This past weekend I was in a condo building here in Toronto with large signs in the elevator saying, “No Short-Term Rentals Including Airbnb Are Permitted. Trespassers Will be Prosecuted.” It was the first time I had seen anything like this, but it immediately signaled to me that the building must be having a problem with short-term rentals. Why else would you deface the elevators? There are some buildings that allow short-term rentals, but most don’t.
However, over the last few years we have started to see purpose-built short-term rental buildings. In some cases, existing apartments buildings were “converted”, as was the case with Niido’s two properties in Nashville and Orlando. Here tenants in the building can rent both unfurnished and furnished apartments and then rent them out on Airbnb up to a maximum of 180 days per year. To date, I think these are the only two properties to use the “Powered by Airbnb” moniker, but more are on the way.
The developer behind Niido — Newgard Development Group — recently launched a new Powered by Airbnb brand called, Natiivo. This one looks to be focused on for sale product, with two upcoming projects in Austin and Miami. Both projects will have hotel licenses in order to avoid any regulatory risk going forward. But this makes me wonder how materially different this model is from the condo-hotels we’re already familiar with.

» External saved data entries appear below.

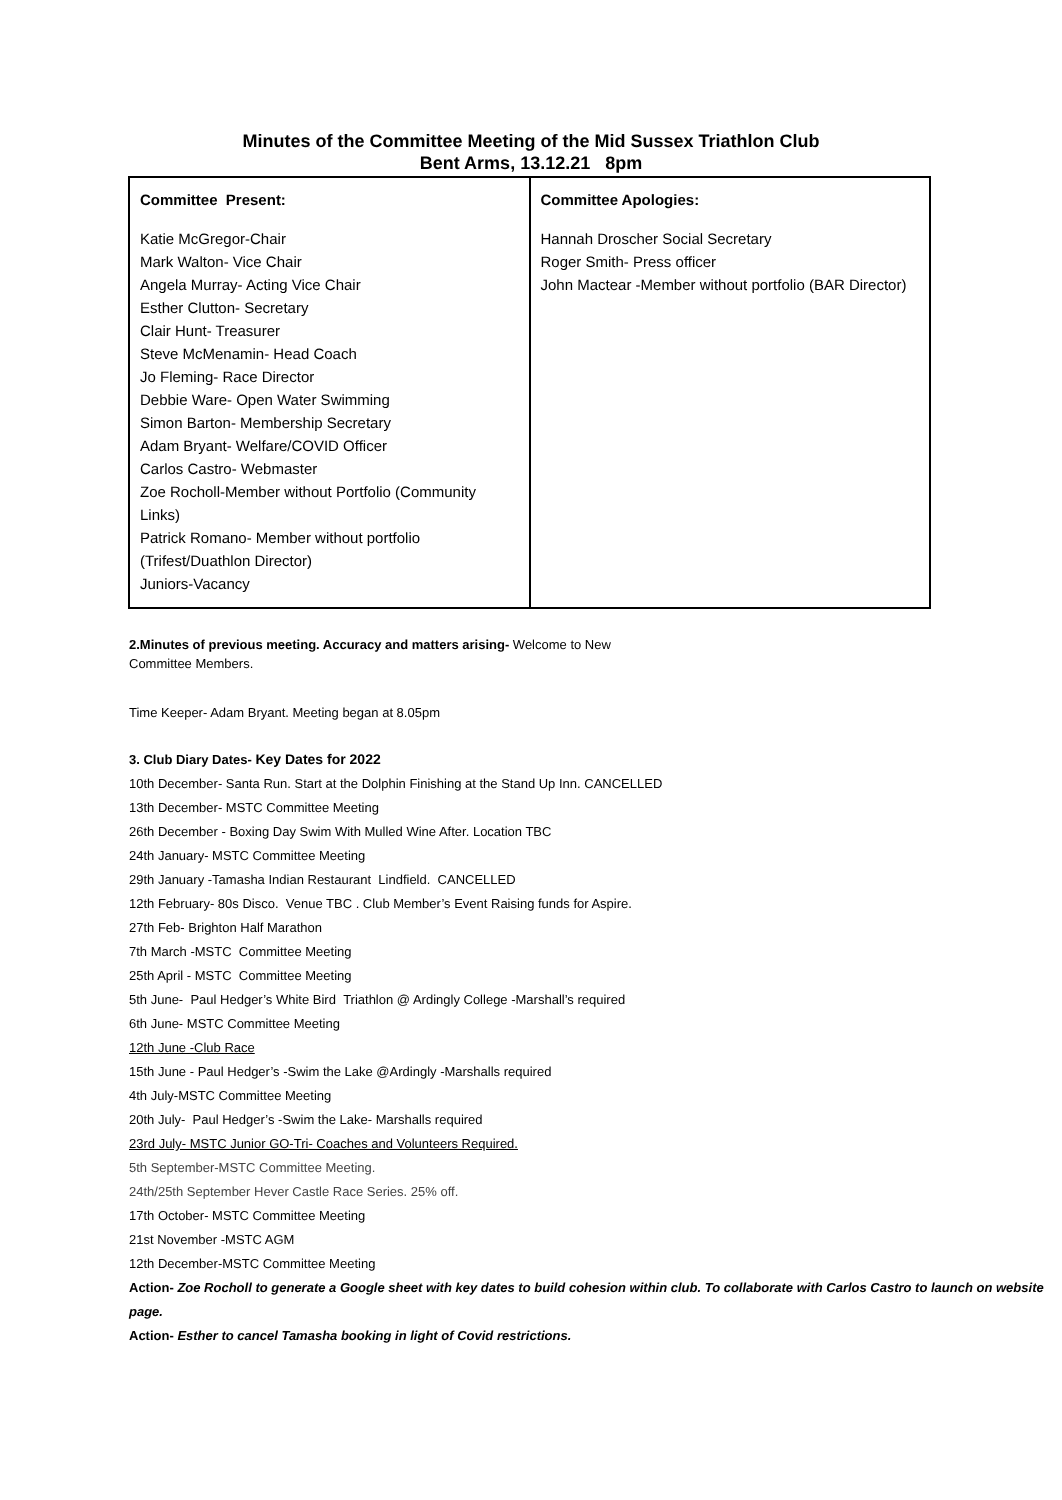Minutes of the Committee Meeting of the Mid Sussex Triathlon Club
Bent Arms, 13.12.21 8pm
| Committee Present: Katie McGregor-Chair Mark Walton- Vice Chair Angela Murray- Acting Vice Chair Esther Clutton- Secretary Clair Hunt- Treasurer Steve McMenamin- Head Coach Jo Fleming- Race Director Debbie Ware- Open Water Swimming Simon Barton- Membership Secretary Adam Bryant- Welfare/COVID Officer Carlos Castro- Webmaster Zoe Rocholl-Member without Portfolio (Community Links) Patrick Romano- Member without portfolio (Trifest/Duathlon Director) Juniors-Vacancy | Committee Apologies: Hannah Droscher Social Secretary Roger Smith- Press officer John Mactear -Member without portfolio (BAR Director) |
2.Minutes of previous meeting. Accuracy and matters arising- Welcome to New
Committee Members.
Time Keeper- Adam Bryant. Meeting began at 8.05pm
3. Club Diary Dates- Key Dates for 2022
10th December- Santa Run. Start at the Dolphin Finishing at the Stand Up Inn. CANCELLED
13th December- MSTC Committee Meeting
26th December - Boxing Day Swim With Mulled Wine After. Location TBC
24th January- MSTC Committee Meeting
29th January -Tamasha Indian Restaurant Lindfield. CANCELLED
12th February- 80s Disco. Venue TBC . Club Member’s Event Raising funds for Aspire.
27th Feb- Brighton Half Marathon
7th March -MSTC Committee Meeting
25th April - MSTC Committee Meeting
5th June- Paul Hedger’s White Bird Triathlon @ Ardingly College -Marshall’s required
6th June- MSTC Committee Meeting
12th June -Club Race
15th June - Paul Hedger’s -Swim the Lake @Ardingly -Marshalls required
4th July-MSTC Committee Meeting
20th July- Paul Hedger’s -Swim the Lake- Marshalls required
23rd July- MSTC Junior GO-Tri- Coaches and Volunteers Required.
5th September-MSTC Committee Meeting.
24th/25th September Hever Castle Race Series. 25% off.
17th October- MSTC Committee Meeting
21st November -MSTC AGM
12th December-MSTC Committee Meeting
Action- Zoe Rocholl to generate a Google sheet with key dates to build cohesion within club. To collaborate with Carlos Castro to launch on website page.
Action- Esther to cancel Tamasha booking in light of Covid restrictions.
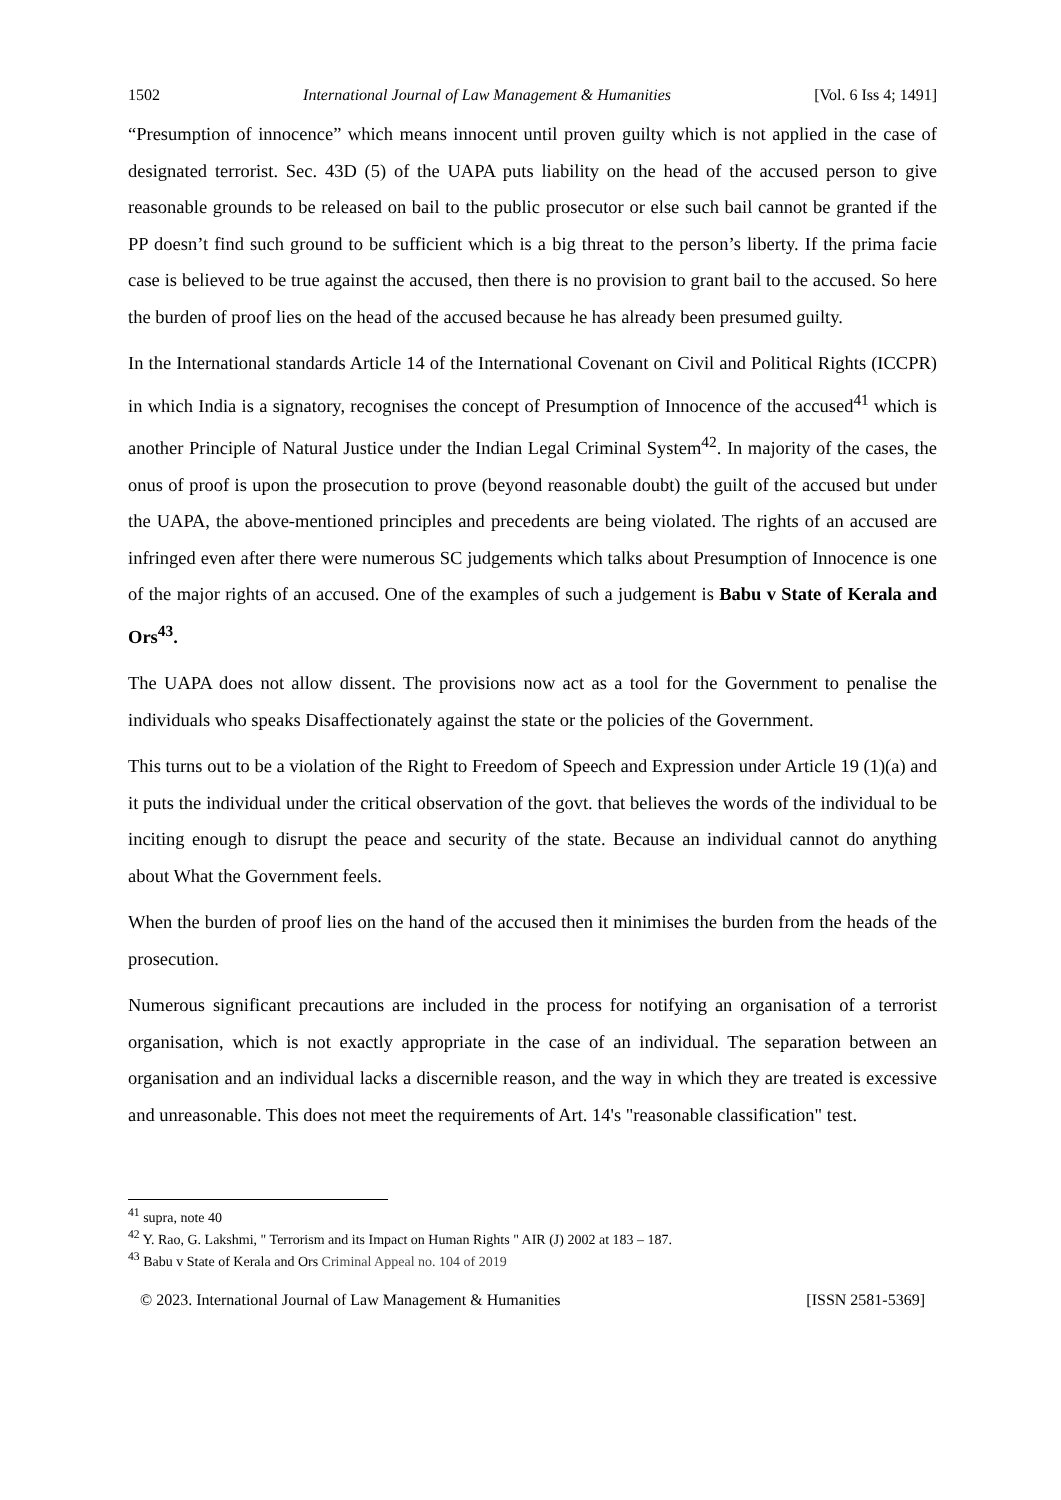1502 International Journal of Law Management & Humanities [Vol. 6 Iss 4; 1491]
“Presumption of innocence” which means innocent until proven guilty which is not applied in the case of designated terrorist. Sec. 43D (5) of the UAPA puts liability on the head of the accused person to give reasonable grounds to be released on bail to the public prosecutor or else such bail cannot be granted if the PP doesn’t find such ground to be sufficient which is a big threat to the person’s liberty. If the prima facie case is believed to be true against the accused, then there is no provision to grant bail to the accused. So here the burden of proof lies on the head of the accused because he has already been presumed guilty.
In the International standards Article 14 of the International Covenant on Civil and Political Rights (ICCPR) in which India is a signatory, recognises the concept of Presumption of Innocence of the accused<sup>41</sup> which is another Principle of Natural Justice under the Indian Legal Criminal System<sup>42</sup>. In majority of the cases, the onus of proof is upon the prosecution to prove (beyond reasonable doubt) the guilt of the accused but under the UAPA, the above-mentioned principles and precedents are being violated. The rights of an accused are infringed even after there were numerous SC judgements which talks about Presumption of Innocence is one of the major rights of an accused. One of the examples of such a judgement is Babu v State of Kerala and Ors<sup>43</sup>.
The UAPA does not allow dissent. The provisions now act as a tool for the Government to penalise the individuals who speaks Disaffectionately against the state or the policies of the Government.
This turns out to be a violation of the Right to Freedom of Speech and Expression under Article 19 (1)(a) and it puts the individual under the critical observation of the govt. that believes the words of the individual to be inciting enough to disrupt the peace and security of the state. Because an individual cannot do anything about What the Government feels.
When the burden of proof lies on the hand of the accused then it minimises the burden from the heads of the prosecution.
Numerous significant precautions are included in the process for notifying an organisation of a terrorist organisation, which is not exactly appropriate in the case of an individual. The separation between an organisation and an individual lacks a discernible reason, and the way in which they are treated is excessive and unreasonable. This does not meet the requirements of Art. 14's "reasonable classification" test.
<sup>41</sup> supra, note 40
<sup>42</sup> Y. Rao, G. Lakshmi, " Terrorism and its Impact on Human Rights " AIR (J) 2002 at 183 – 187.
<sup>43</sup> Babu v State of Kerala and Ors Criminal Appeal no. 104 of 2019
© 2023. International Journal of Law Management & Humanities [ISSN 2581-5369]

For landlords and developers, the goal is obviously to maximize rents and prices. Allowing (or explicitly encouraging) residents to rent out their place and earn some extra cash, should help with that. And given the way I started this post, we also know there’s a desire to do this, particularly in places with strong tourist demand like in Nashville and Miami. But the reviews are mixed. Not everyone wants to live in a hotel. But then again, not everyone wants to co-live. To each their own.